Every line from the one with "Page size: 2001x1125." through the final line of the entries below should be returned exactly; leave out all other lines.

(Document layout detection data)

=====

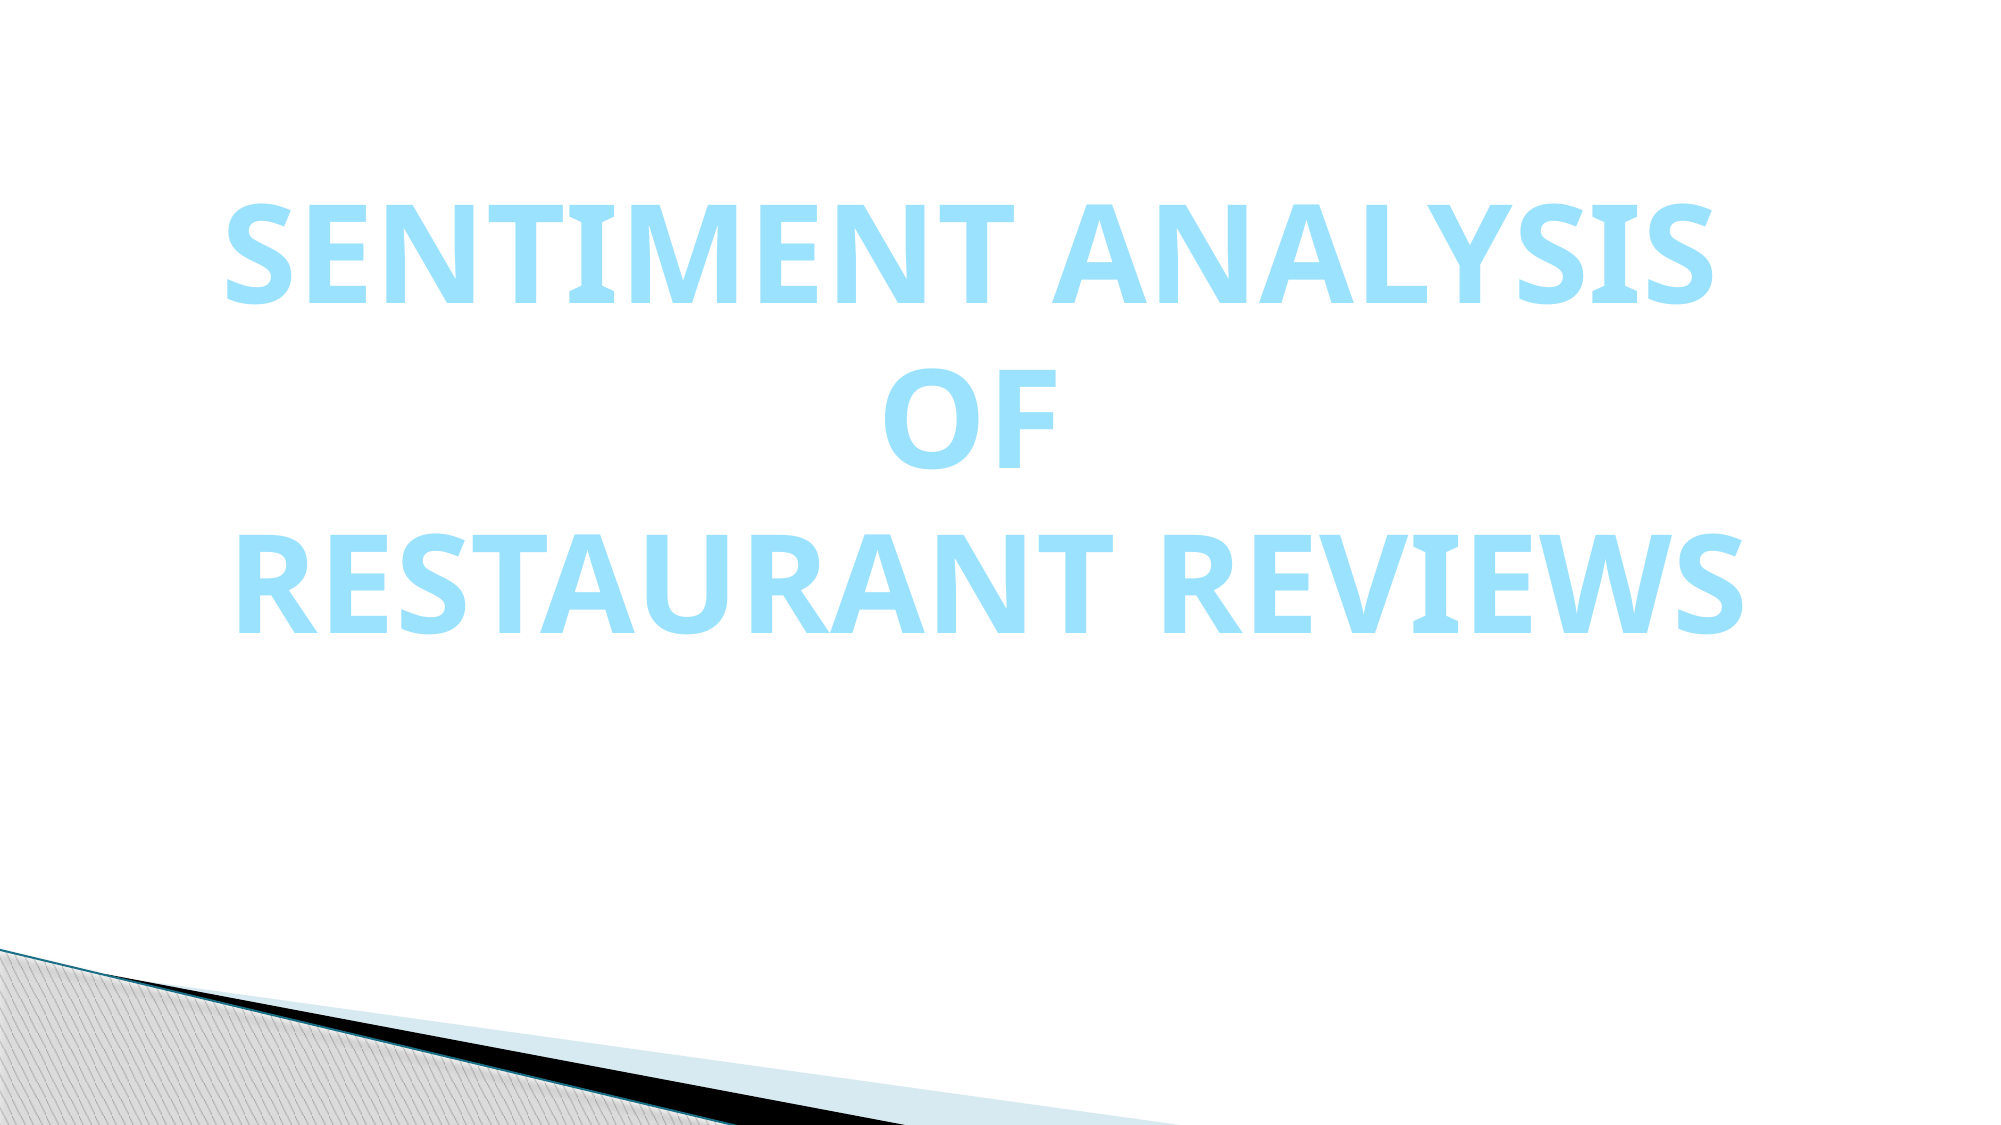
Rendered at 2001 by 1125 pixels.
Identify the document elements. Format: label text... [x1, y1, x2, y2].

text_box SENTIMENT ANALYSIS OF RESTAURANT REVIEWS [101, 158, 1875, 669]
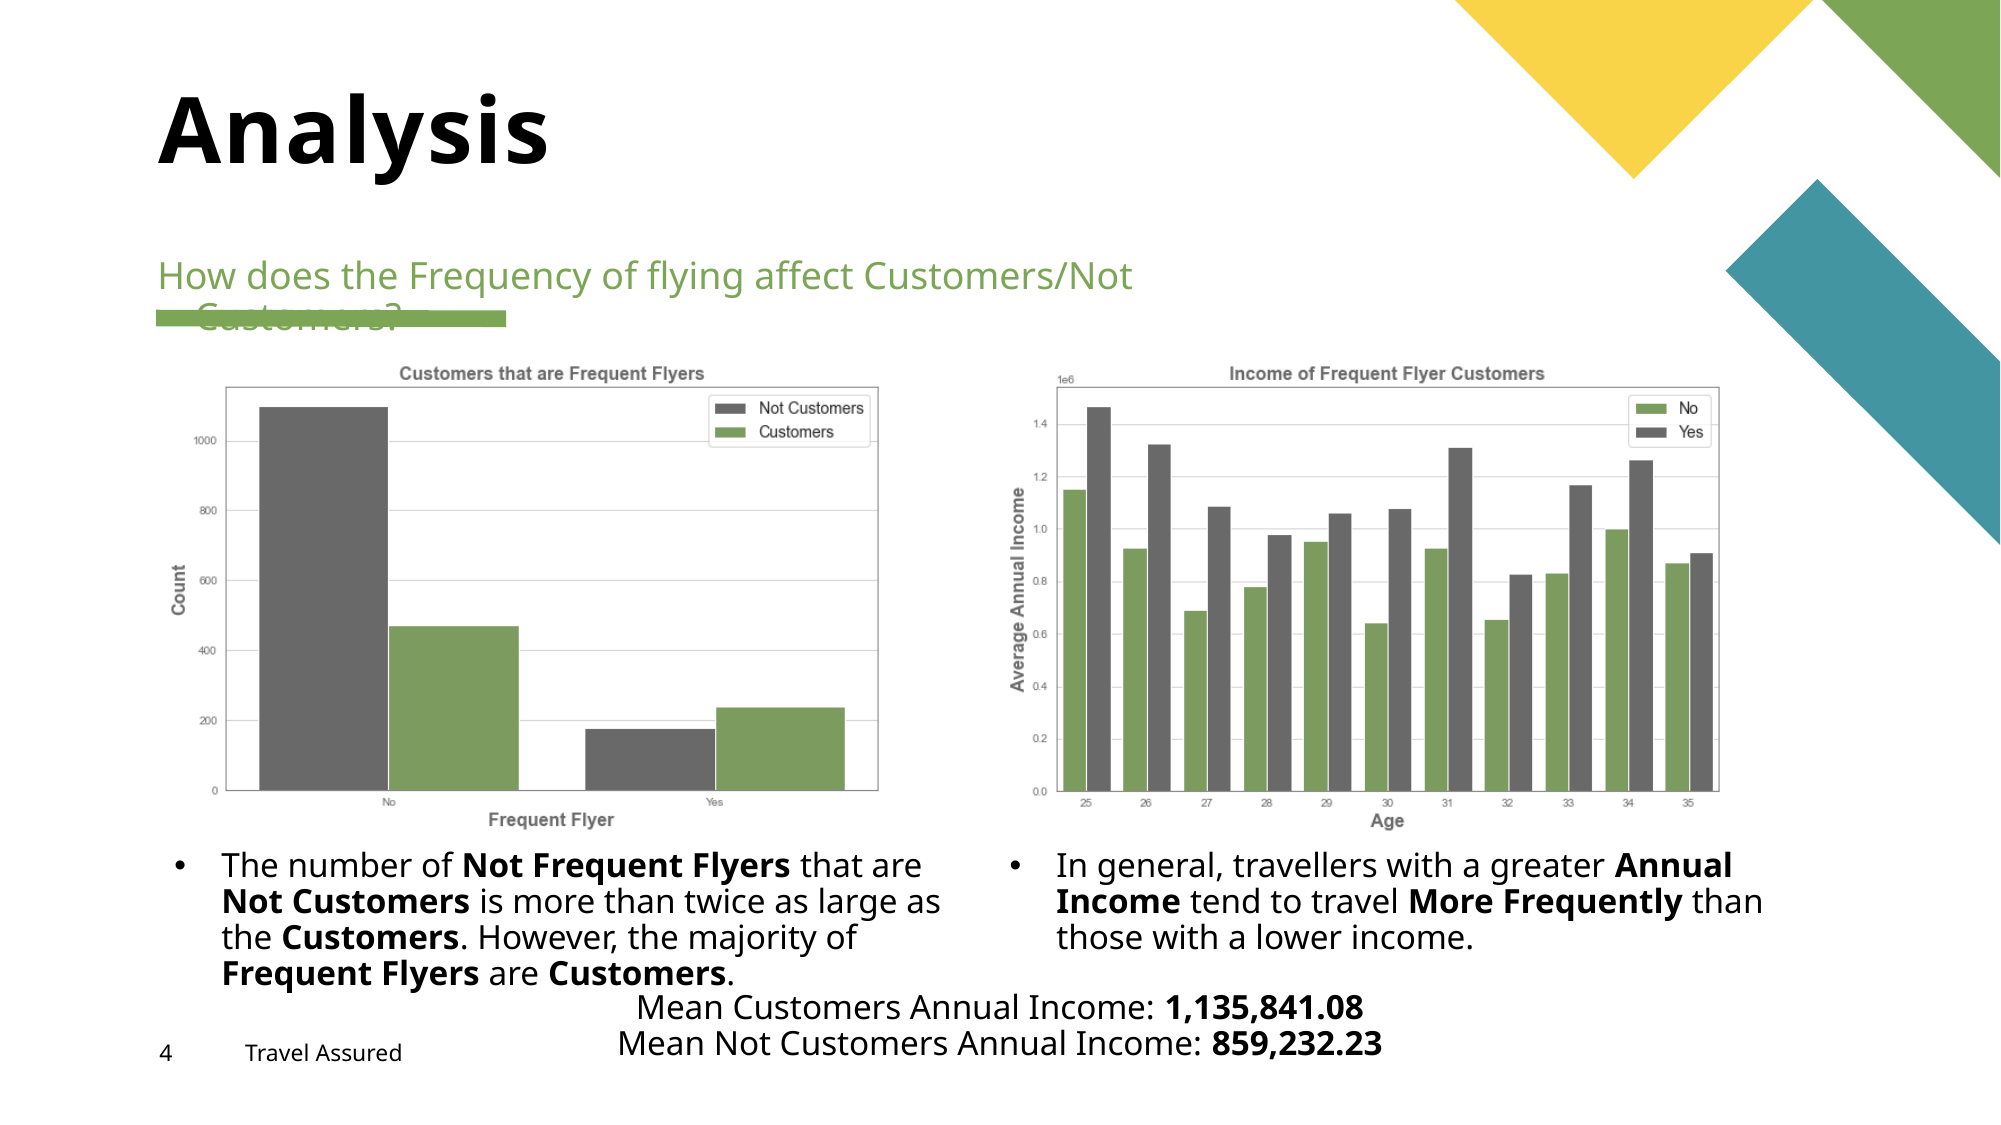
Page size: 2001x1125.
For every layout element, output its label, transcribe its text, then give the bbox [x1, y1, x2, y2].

=====

**Exercise output:**
Page size: 2001x1125.
For every layout element, output its label, transcribe its text, then give the bbox [x1, y1, x2, y2].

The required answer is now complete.